The origins of the trust industry in the Philippines date back to 1918, the year an entity called Philippine Trust Company was created to manage the properties owned by Americans in the country, according to the Trust Association of the Philippines (TOAP), founded in 1964 to, among other things, promote the trust and investment management industry. Trust services grew gradually in popularity since then.
The association pointed out that the roughly eight-year period starting in 1983 and ending in 1991 was a particularly prosperous phase for the trust industry as it expanded rapidly: It turned over P18 billion in 1983, and did more than five times as much in 1991, hitting the P100-billion mark.

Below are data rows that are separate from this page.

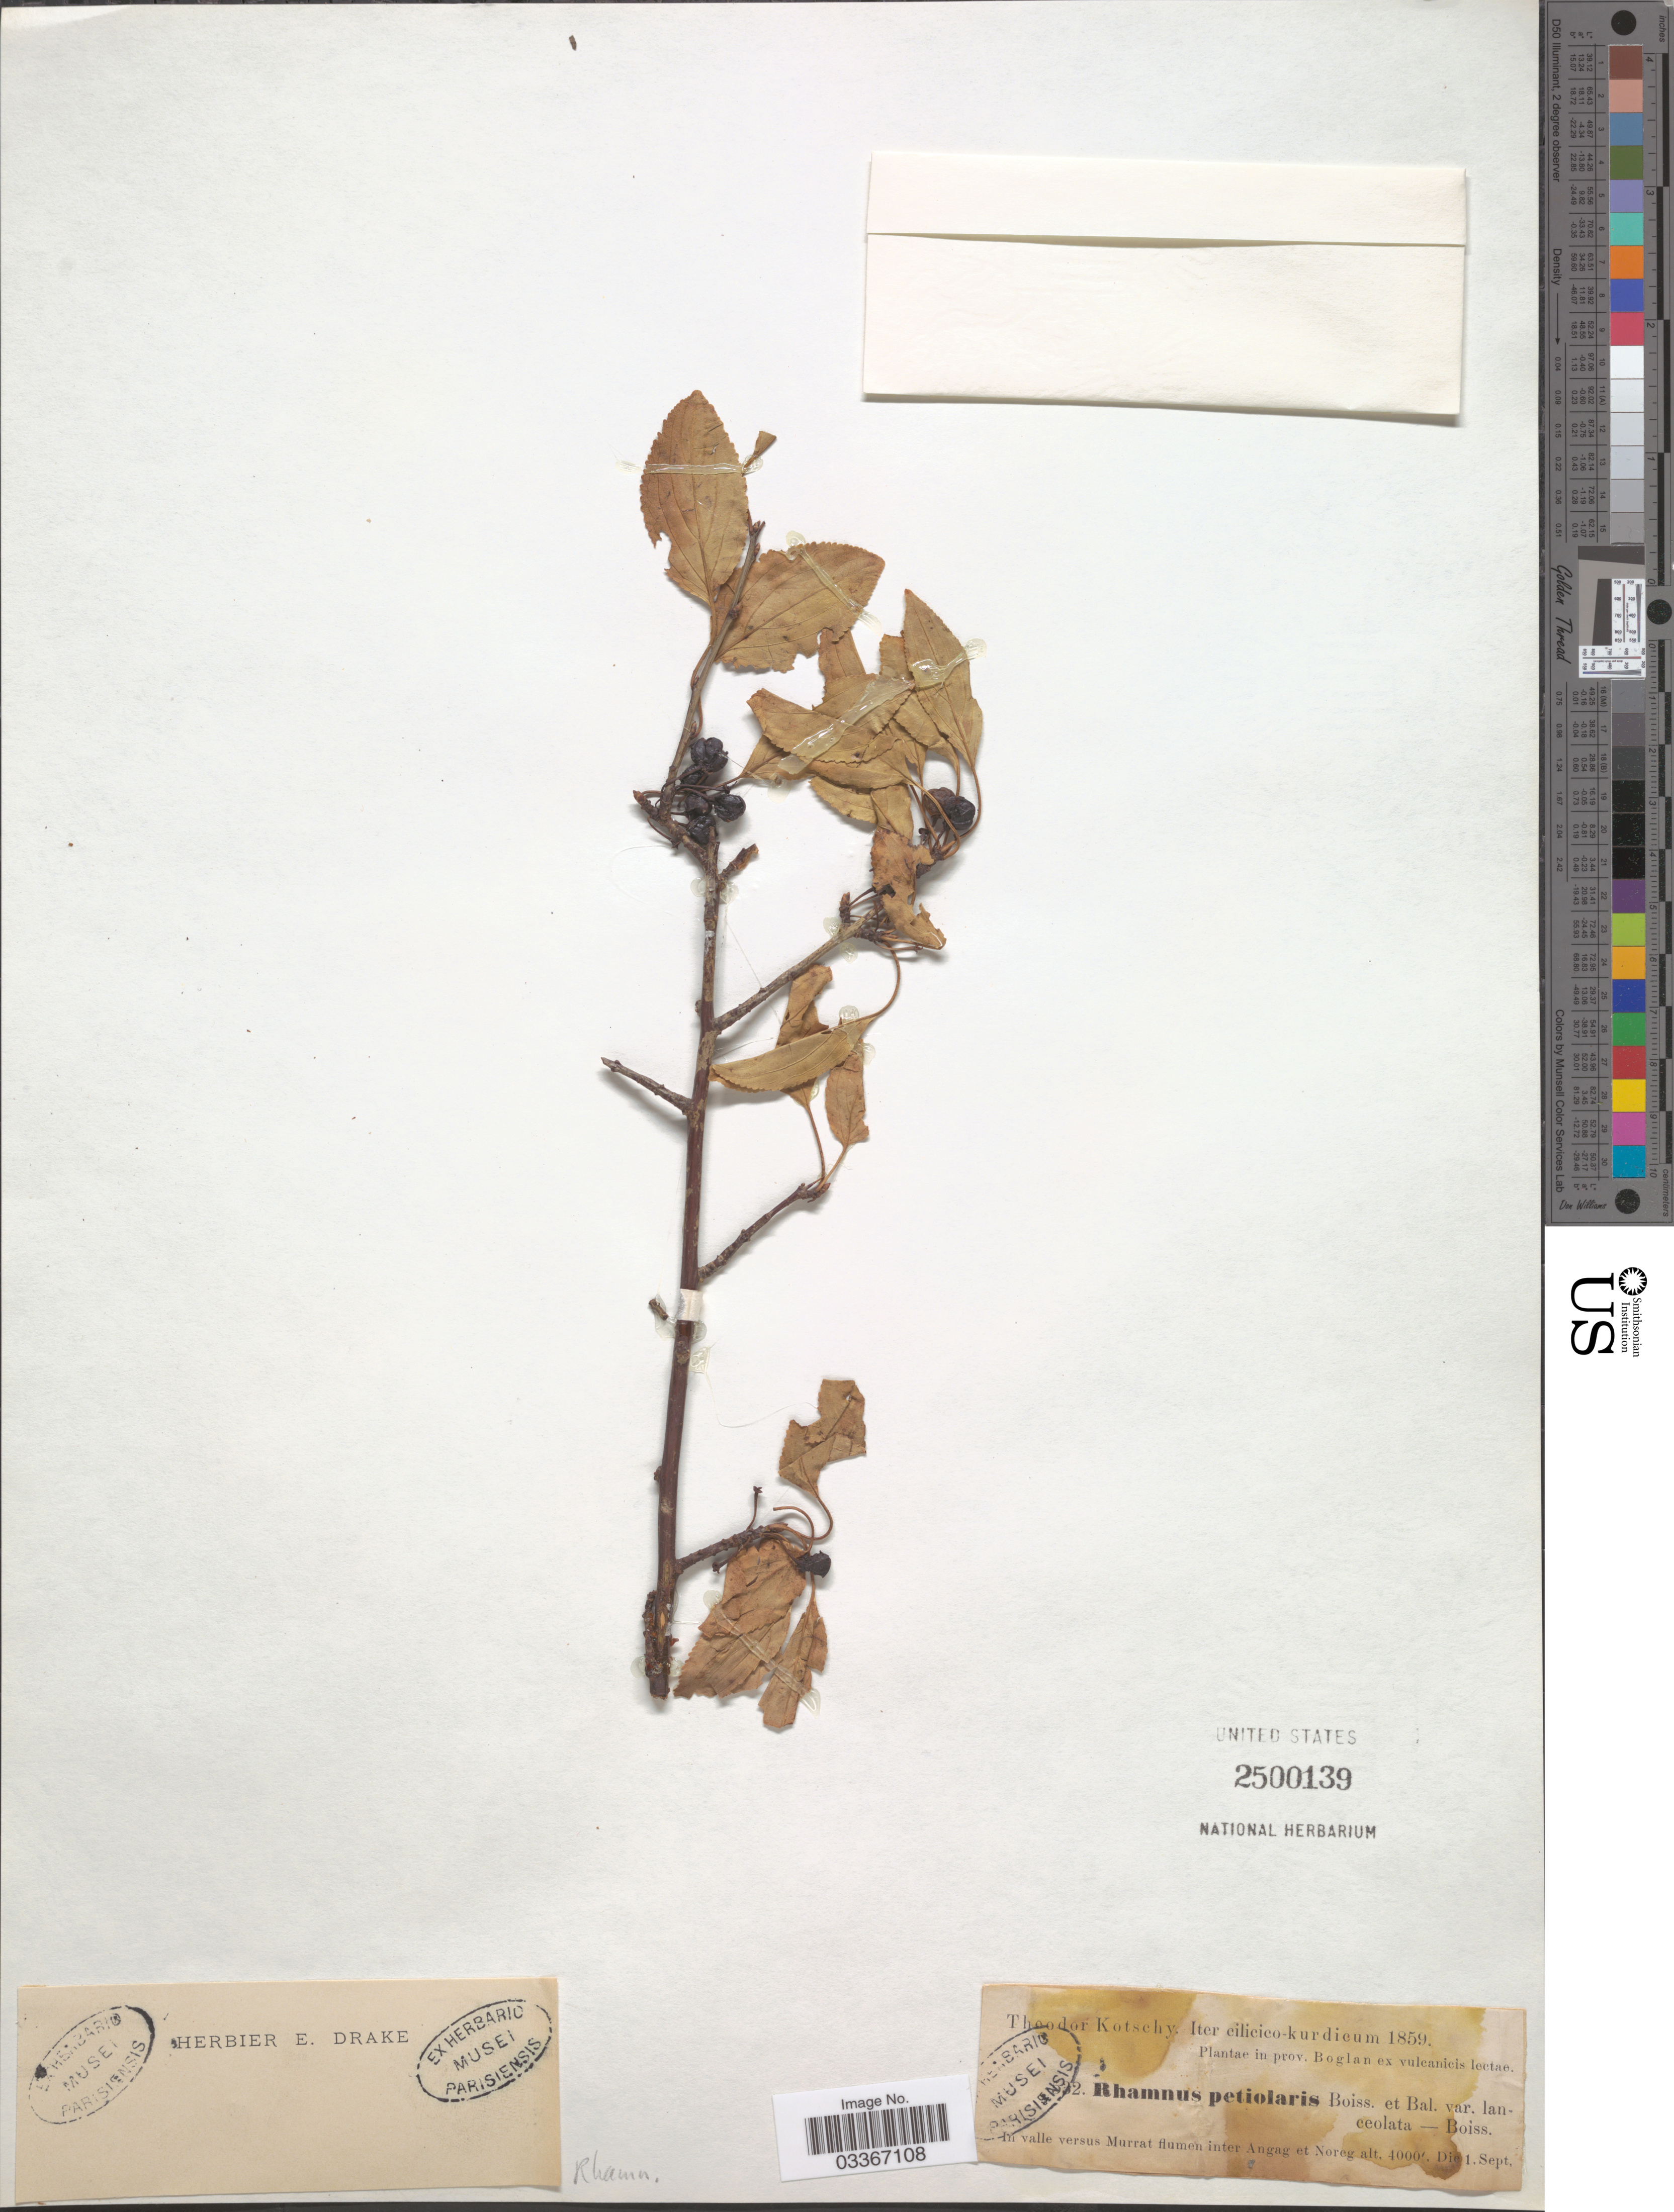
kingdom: Plantae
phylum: Tracheophyta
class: Magnoliopsida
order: Rosales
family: Rhamnaceae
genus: Rhamnus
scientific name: Rhamnus petiolaris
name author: Boiss. & Balansa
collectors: K. G. Kotschy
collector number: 32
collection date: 1859-09-01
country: Iran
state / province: Kurdistan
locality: Iter cilicico-kurdicum. In prov. Boglan ex vulcanicis lectae. In valle versus Murrat flumen inter Angag et Noreg.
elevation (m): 1219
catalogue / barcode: US 2500139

It is now a multitrillion-peso industry. According to the latest report of Bangko Sentral ng Pilipinas (BSP) on the Philippine financial system, which covers the first semester of 2017, the trust industry’s total assets grew 10.4% to P3.127 trillion, and this amount represented 22% of the total assets of the country’s banking system.
The double-digit growth happened despite BSP’s announcement in November last year that it would discontinue trust entities’ access to its two deposit facilities — Overnight Deposit Facility (ODF) and Term Deposit Facility (TDF). Trust entities were given until the end of June 2017 to wind down all the investments they placed at BSP.
“The restriction underscored that the BSP deposit facilities are used as monetary policy tool for managing domestic liquidity and not as investment outlet of the trust entities. This in turn will facilitate the flow of funds to more productive activities,” the report noted. A total of P427.5 billion of placements to the aforementioned deposit facilities were already transferred to deposits in banks and financial assets.
Sixteen universal banks’ trust departments were responsible for 63.8% or P1.995 trillion of the total trust assets, while non-bank financial institutions, composed of four investment houses and two independent trust corporations, contributed P741.2 billion or 23.7%. The rest came from commercial banks (11.1% or P348.6 billion) and thrift banks (1.4% or P42.8 billion).
A large majority of trust assets worth P1.78 trillion were invested in financial assets. Meanwhile, investments in equity securities rose 11.9% to P877.8 billion. This increase indicated a partiality for higher-yielding instrument given the volatilities in the financial market, the report noted.
The number of financial institutions with active trust operations continued to dwindle, falling to 36 as of end-June this year from 39 as of end-June 2016. This was the result of a constant effort to remove those institutions with dormant licenses (four such institutions gave up their license during the first half of the year) and the establishment of a new trust entity (Bank of the Philippine Islands spun off its trust department, which has now been operating since February this year as BPI Asset Management and Trust Corp.)
A P134.6-billion increase in agency accounts was the primary cause of the expansion of trust accountabilities to P975.9 billion as of end-June 2017. “The year-on-year increase in Agency Accounts was driven by the growth in institutional agency accounts and individual agency accounts by P82.9 billion and P52.2 billion, respectively,” the report said. These accounts are characterized by a trust institution with no legal title to an asset binding itself to render asset management services in representation or on behalf of a client who is expected give his or her consent.
Meanwhile, the report noted that trust accounts had the largest share to total accountabilities at 54.6% or P1.706 trillion. This account refers to one in which the legal title to funds and/or properties of trustor is transferred to the trustee, subject to the latter’s obligation to administer, hold and manage such funds and/or properties for the use, benefit or advantage of the trustor.
“Unit investment trust funds (UITFs) held 47.6% of the total trust accounts followed by personal trust and employee benefit with 22.5% and 19.8% shares, respectively,” the report said. UITFs experienced a 7.1% jump to P828 billion, a reflection, the report remarked, of the industry’s innovativeness when it comes to offering UTIFs with features that satisfy varying investor appetites.
“Trust accountabilities were mostly in the form of Money Market UITFs indicating investors’ preference for short-term securities,” the report said. Money market fund accounted for 73.8% or P611.1 billion of the total UITFs. It was followed by equity fund (10.7% or P88.8 billion), bond fund (6.6% or P54.7 billion) and balanced fund (2.5% or P20.6 billion).
The industry had a profitable first semester, netting P2.8 billion. “Fees and commissions, which are the main sources of income of the industry, was maintained at P4.7 billion. Meanwhile, taxes and licenses, administrative and other expenses which comprised almost 55.0% of total expenses, increased year on year by 63.8%,” the report said. The total income of the industry constituted 3.4% of the total net income of the entire banking industry.